Davanti al numero uno azzurro mette subito le cose in chiaro: “Mi aspetto ovviamente un match durissimo. Lui e Joao hanno messo in campo una potenza incredibile. Con Jannik non potrò permettermi di abbassare la guardia, è uno che può strapparti la racchetta dalle mani”.
Parole che suonano come un misto tra ammirazione e avvertimento. Perché quando Sinner accelera, la palla viaggia davvero. Tien è uno che studia, in campo e fuori. Non a caso il suo nome arriva dalla professione della madre, insegnante.

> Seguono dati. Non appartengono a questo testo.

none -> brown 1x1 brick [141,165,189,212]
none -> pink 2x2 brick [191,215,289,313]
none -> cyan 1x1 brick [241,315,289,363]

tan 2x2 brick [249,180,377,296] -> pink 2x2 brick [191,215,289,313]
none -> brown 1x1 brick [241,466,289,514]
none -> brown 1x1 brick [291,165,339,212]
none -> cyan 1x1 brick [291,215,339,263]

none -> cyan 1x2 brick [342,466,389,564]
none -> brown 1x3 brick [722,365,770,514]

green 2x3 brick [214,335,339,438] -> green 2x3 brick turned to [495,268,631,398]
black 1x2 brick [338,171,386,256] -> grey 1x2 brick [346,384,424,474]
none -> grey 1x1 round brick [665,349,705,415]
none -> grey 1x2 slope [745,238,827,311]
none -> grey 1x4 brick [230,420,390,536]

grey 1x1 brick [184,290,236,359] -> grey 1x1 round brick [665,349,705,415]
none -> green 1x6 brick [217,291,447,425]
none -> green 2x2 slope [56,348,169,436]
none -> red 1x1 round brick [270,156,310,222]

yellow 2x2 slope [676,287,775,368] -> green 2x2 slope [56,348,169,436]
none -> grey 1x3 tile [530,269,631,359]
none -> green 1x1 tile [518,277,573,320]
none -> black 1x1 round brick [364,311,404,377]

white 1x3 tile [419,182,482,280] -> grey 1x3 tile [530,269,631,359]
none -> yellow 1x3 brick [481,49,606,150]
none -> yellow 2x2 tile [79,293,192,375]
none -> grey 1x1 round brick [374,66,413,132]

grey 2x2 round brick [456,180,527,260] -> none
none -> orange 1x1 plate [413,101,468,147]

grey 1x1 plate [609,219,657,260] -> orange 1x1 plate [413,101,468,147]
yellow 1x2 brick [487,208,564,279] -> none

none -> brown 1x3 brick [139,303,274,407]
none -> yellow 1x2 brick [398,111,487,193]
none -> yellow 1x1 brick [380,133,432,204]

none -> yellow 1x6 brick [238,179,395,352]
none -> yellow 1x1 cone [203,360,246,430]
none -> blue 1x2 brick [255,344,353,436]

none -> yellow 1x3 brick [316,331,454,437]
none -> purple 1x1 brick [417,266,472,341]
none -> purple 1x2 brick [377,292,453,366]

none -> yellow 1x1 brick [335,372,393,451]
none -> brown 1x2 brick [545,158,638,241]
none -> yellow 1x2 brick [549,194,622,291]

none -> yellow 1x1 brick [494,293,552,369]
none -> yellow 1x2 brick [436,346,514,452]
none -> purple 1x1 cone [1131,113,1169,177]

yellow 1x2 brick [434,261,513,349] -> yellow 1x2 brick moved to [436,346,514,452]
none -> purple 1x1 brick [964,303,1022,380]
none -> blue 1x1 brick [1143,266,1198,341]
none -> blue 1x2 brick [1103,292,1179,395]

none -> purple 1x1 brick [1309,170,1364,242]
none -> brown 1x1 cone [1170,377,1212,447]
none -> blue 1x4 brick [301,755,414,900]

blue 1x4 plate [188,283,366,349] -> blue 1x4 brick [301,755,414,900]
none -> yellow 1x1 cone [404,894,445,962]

Nato a Irvine (California) da genitori vietnamiti, il mancino americano è cresciuto con la racchetta praticamente in mano e oggi sta provando a scalare il tennis che conta. Ha appena vent’anni e già un titolo Atp in bacheca, oltre alla vittoria alle Next Gen Finals. Dietro la sua crescita c’è un allenatore che nel tennis pesa parecchio: Michael Chang.
L’ex campione lo segue da vicino e Tien non nasconde quanto la collaborazione stia funzionando: “È stato il mio agente a creare il contatto. Per fortuna Michael ha accettato e fino a ora tutto procede a gonfie vele”. Nonostante i risultati, il ragazzo predica calma. “Io sono lontano dall’essere un giocatore completo”, ammette con una sincerità rara nel circuito. E indica anche il punto su cui lavorare: “Fisicamente prima di tutto. Non sono nemmeno vicino a dove vorrei arrivare”. Insomma, il talento c’è, ma la strada è ancora lunga. E nel frattempo, sulla sua rotta compare proprio Sinner. Il banco di prova perfetto: affrontare uno dei dominatori del tennis mondiale per capire a che punto è davvero la crescita. Perché contro Jannik non ci sono vie di mezzo: o reggi il ritmo, oppure la racchetta – come dice Tien – rischia davvero di volarti via dalle mani.